PAGE EXCERPT Start Marker

Metal matrix composites, metallic foams, porous metals, and non-ferrous metals
Material selection, design, fabrication, and processing
Microstructure modeling, finite element modeling
Material degradation in high-temperature and harsh environments
Machine learning in materials processing
금속복합재료, 다공성금속, 비철금속
재료 선정과 설계 및 제조
미세조직 모델링, 유한요소해석
고온 및 극한 환경에서 소재의 열화 거동
머신 러닝을 이용한 재료 특성 예측 및 공정 설계
Composites and Porous Metals
Metal matrix composites are novel materials with multi-properties that conventional materials were unable to possess at the same time. Reinforcements in the form of a particle, fiber, or pore are added inside a metal matrix to obtain high strength, elongation, wear resistance, etc. Especially, metal foams and composite foams consist of pore or pore-embedded particles with a metal matrix, which enables high elongation and high energy absorption efficiency. Our goal is to develop unique lightweight structural composites with a fundamental understanding of microstructure/property relationships through experimental and numerical methods. Designing the microstructures is a key factor to realize the properties.
Degradation of Nuclear Materials
TRISO (tri-structural isotropic) fuels embedded in graphite matrix are exciting materials for nuclear energy generation, which consist of a Uranium fuel particle and multilayers of carbon and SiC. Oxidation and gasification of the graphite matrix and oxidation of the SiC layer in the TRISO fuel particles at high-temperature accidental conditions in the presence of air or water vapor need to be better understood. This research will provide a comprehensive understanding of the TRISO fuel oxidation behaviors at air or water ingress conditions so that HTGRs (High-temperature gas-cooled reactors) can be operated with the highest safety, efficiency, and durability. The oxidation studies on unirradiated and irradiated materials with the development of numerical models are being conducted.
Machine Learning in Materials Processing
Recent innovation and development in materials informatics have given new insight to unknown relationships between materials characteristics and properties. As the machine learning (ML) models recognize and discover hidden correlations between the user-defined material characteristics (features) and properties (targets) in complex data, this technique has been employed to correlate crystal structures, compositions, microstructures, and processing conditions to properties. This data-driven analysis can be applied to various material systems to understand relationships between the precursors/processing and the compositions/structures/properties, if sufficient and reliable data are built and predictive models with high accuracy are constructed. The models would infer which material characteristics determine the properties of the materials, which overcomes combinatorial exploration in experimental material design.

PAGE EXCERPT End Marker
SUPPLIED DATA Start Marker

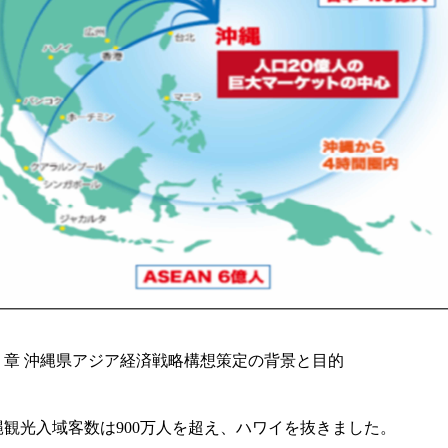
１章 沖縄県アジア経済戦略構想策定の背景と目的
沖縄観光入域客数は900万人を超え、ハワイを抜きました。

SUPPLIED DATA End Marker

# INSTRUCTIONS:
**1.** Using the research page, answer these questions:
(a) In what forms are reinforcements added inside a metal matrix?
(b) What does TRISO stand for?
(c) In machine learning models, what are the features and what are the targets?
**2.** Revise the research page text starting at "Degradation of Nuclear" and ending at "are being conducted.", changing every "SiC" to "silicon carbide".
The listing is not needed here.

# ANSWERS FOR THIS EXERCISE:
**1.**
(a) A particle, fiber, or pore.
(b) Tri-structural isotropic.
(c) The features are the user-defined material characteristics, and the targets are the properties.

**2.**
Degradation of Nuclear Materials
TRISO (tri-structural isotropic) fuels embedded in graphite matrix are exciting materials for nuclear energy generation, which consist of a Uranium fuel particle and multilayers of carbon and silicon carbide. Oxidation and gasification of the graphite matrix and oxidation of the silicon carbide layer in the TRISO fuel particles at high-temperature accidental conditions in the presence of air or water vapor need to be better understood. This research will provide a comprehensive understanding of the TRISO fuel oxidation behaviors at air or water ingress conditions so that HTGRs (High-temperature gas-cooled reactors) can be operated with the highest safety, efficiency, and durability. The oxidation studies on unirradiated and irradiated materials with the development of numerical models are being conducted.